__Task to carry out__:
Each line of the data is to be output verbatim, with the images removed.

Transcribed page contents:
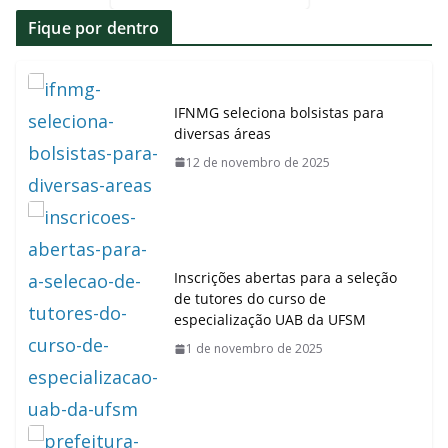
Fique por dentro
IFNMG seleciona bolsistas para
diversas áreas
12 de novembro de 2025
Inscrições abertas para a seleção
de tutores do curso de
especialização UAB da UFSM
1 de novembro de 2025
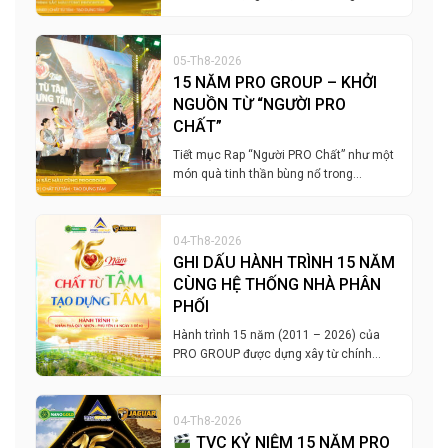
05-Th8-2026
15 NĂM PRO GROUP – KHỞI
NGUỒN TỪ “NGƯỜI PRO
CHẤT”
Tiết mục Rap “Người PRO Chất” như một
món quà tinh thần bùng nổ trong…
04-Th8-2026
GHI DẤU HÀNH TRÌNH 15 NĂM
CÙNG HỆ THỐNG NHÀ PHÂN
PHỐI
Hành trình 15 năm (2011 – 2026) của
PRO GROUP được dựng xây từ chính…
04-Th8-2026
TVC KỶ NIỆM 15 NĂM PRO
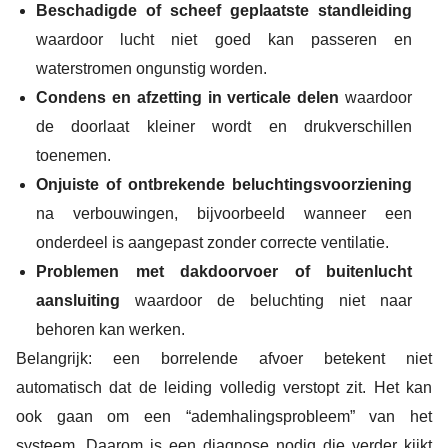
Beschadigde of scheef geplaatste standleiding
waardoor lucht niet goed kan passeren en
waterstromen ongunstig worden.
Condens en afzetting in verticale delen
waardoor
de doorlaat kleiner wordt en drukverschillen
toenemen.
Onjuiste of ontbrekende beluchtingsvoorziening
na verbouwingen, bijvoorbeeld wanneer een
onderdeel is aangepast zonder correcte ventilatie.
Problemen met dakdoorvoer of buitenlucht
aansluiting
waardoor de beluchting niet naar
behoren kan werken.
Belangrijk: een borrelende afvoer betekent niet
automatisch dat de leiding volledig verstopt zit. Het kan
ook gaan om een “ademhalingsprobleem” van het
systeem. Daarom is een diagnose nodig die verder kijkt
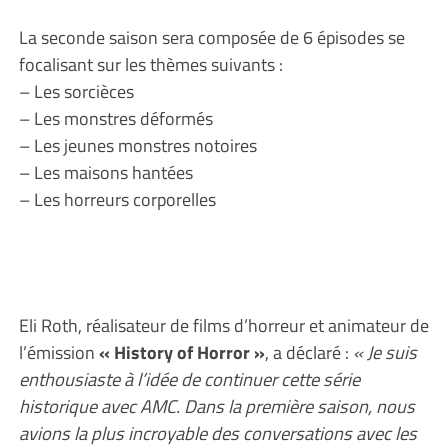
La seconde saison sera composée de 6 épisodes se
focalisant sur les thèmes suivants :
– Les sorcièces
– Les monstres déformés
– Les jeunes monstres notoires
– Les maisons hantées
– Les horreurs corporelles
Eli Roth, réalisateur de films d’horreur et animateur de
l’émission
« History of Horror »
, a déclaré :
« Je suis
enthousiaste à l’idée de continuer cette série
historique avec AMC. Dans la première saison, nous
avions la plus incroyable des conversations avec les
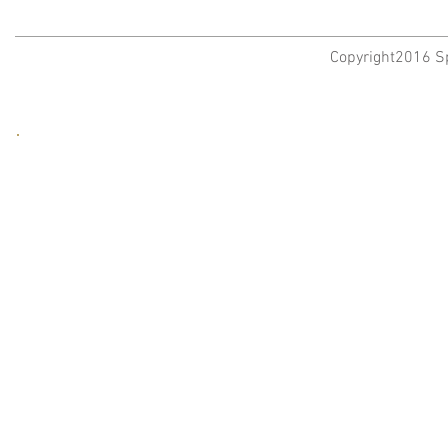
Copyright2016 Sp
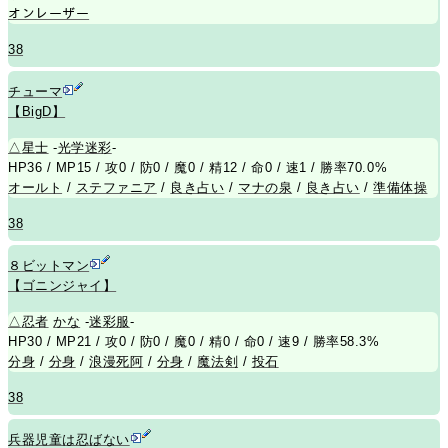
オンレーザー
38
チューマ
【BigD】
△
星士
-
光学迷彩
-
HP36 / MP15 / 攻0 / 防0 / 魔0 / 精12 / 命0 / 速1 / 勝率70.0%
オールト
/
ステファニア
/
良き占い
/
マナの泉
/
良き占い
/
準備体操
38
８ビットマン
【ゴニンジャイ】
△
忍者
かな
-
迷彩服
-
HP30 / MP21 / 攻0 / 防0 / 魔0 / 精0 / 命0 / 速9 / 勝率58.3%
分身
/
分身
/
浪漫死阿
/
分身
/
魔法剣
/
投石
38
兵器児童は忍ばない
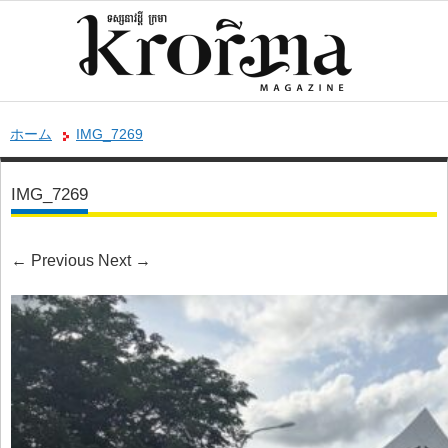
ホーム
IMG_7269
IMG_7269
←
Previous
Next
→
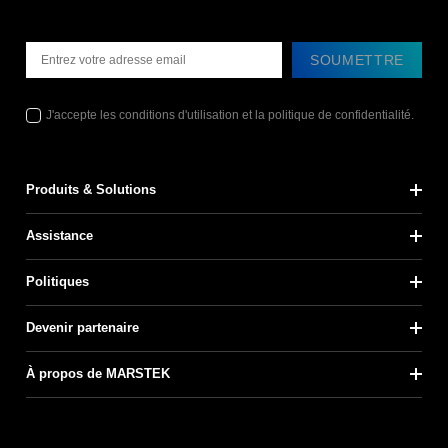
SOUMETTRE
J'accepte les conditions d'utilisation et la politique de confidentialité.
Produits & Solutions
Assistance
Politiques
Devenir partenaire
À propos de MARSTEK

__Expected answer__:
Fique por dentro
IFNMG seleciona bolsistas para
diversas áreas
12 de novembro de 2025
Inscrições abertas para a seleção
de tutores do curso de
especialização UAB da UFSM
1 de novembro de 2025
05-Th8-2026
15 NĂM PRO GROUP – KHỞI
NGUỒN TỪ “NGƯỜI PRO
CHẤT”
Tiết mục Rap “Người PRO Chất” như một
món quà tinh thần bùng nổ trong…
04-Th8-2026
GHI DẤU HÀNH TRÌNH 15 NĂM
CÙNG HỆ THỐNG NHÀ PHÂN
PHỐI
Hành trình 15 năm (2011 – 2026) của
PRO GROUP được dựng xây từ chính…
04-Th8-2026
TVC KỶ NIỆM 15 NĂM PRO
Beschadigde of scheef geplaatste standleiding
waardoor lucht niet goed kan passeren en
waterstromen ongunstig worden.
Condens en afzetting in verticale delen
waardoor
de doorlaat kleiner wordt en drukverschillen
toenemen.
Onjuiste of ontbrekende beluchtingsvoorziening
na verbouwingen, bijvoorbeeld wanneer een
onderdeel is aangepast zonder correcte ventilatie.
Problemen met dakdoorvoer of buitenlucht
aansluiting
waardoor de beluchting niet naar
behoren kan werken.
Belangrijk: een borrelende afvoer betekent niet
automatisch dat de leiding volledig verstopt zit. Het kan
ook gaan om een “ademhalingsprobleem” van het
systeem. Daarom is een diagnose nodig die verder kijkt
La seconde saison sera composée de 6 épisodes se
focalisant sur les thèmes suivants :
– Les sorcièces
– Les monstres déformés
– Les jeunes monstres notoires
– Les maisons hantées
– Les horreurs corporelles
Eli Roth, réalisateur de films d’horreur et animateur de
l’émission
« History of Horror »
, a déclaré :
« Je suis
enthousiaste à l’idée de continuer cette série
historique avec AMC. Dans la première saison, nous
avions la plus incroyable des conversations avec les
Copyright2016 Sp
オンレーザー
38
チューマ
【BigD】
△
星士
-
光学迷彩
-
HP36 / MP15 / 攻0 / 防0 / 魔0 / 精12 / 命0 / 速1 / 勝率70.0%
オールト
/
ステファニア
/
良き占い
/
マナの泉
/
良き占い
/
準備体操
38
８ビットマン
【ゴニンジャイ】
△
忍者
かな
-
迷彩服
-
HP30 / MP21 / 攻0 / 防0 / 魔0 / 精0 / 命0 / 速9 / 勝率58.3%
分身
/
分身
/
浪漫死阿
/
分身
/
魔法剣
/
投石
38
兵器児童は忍ばない
ホーム
IMG_7269
IMG_7269
←
Previous
Next
→
SOUMETTRE
J'accepte les conditions d'utilisation et la politique de confidentialité.
Produits & Solutions
Assistance
Politiques
Devenir partenaire
À propos de MARSTEK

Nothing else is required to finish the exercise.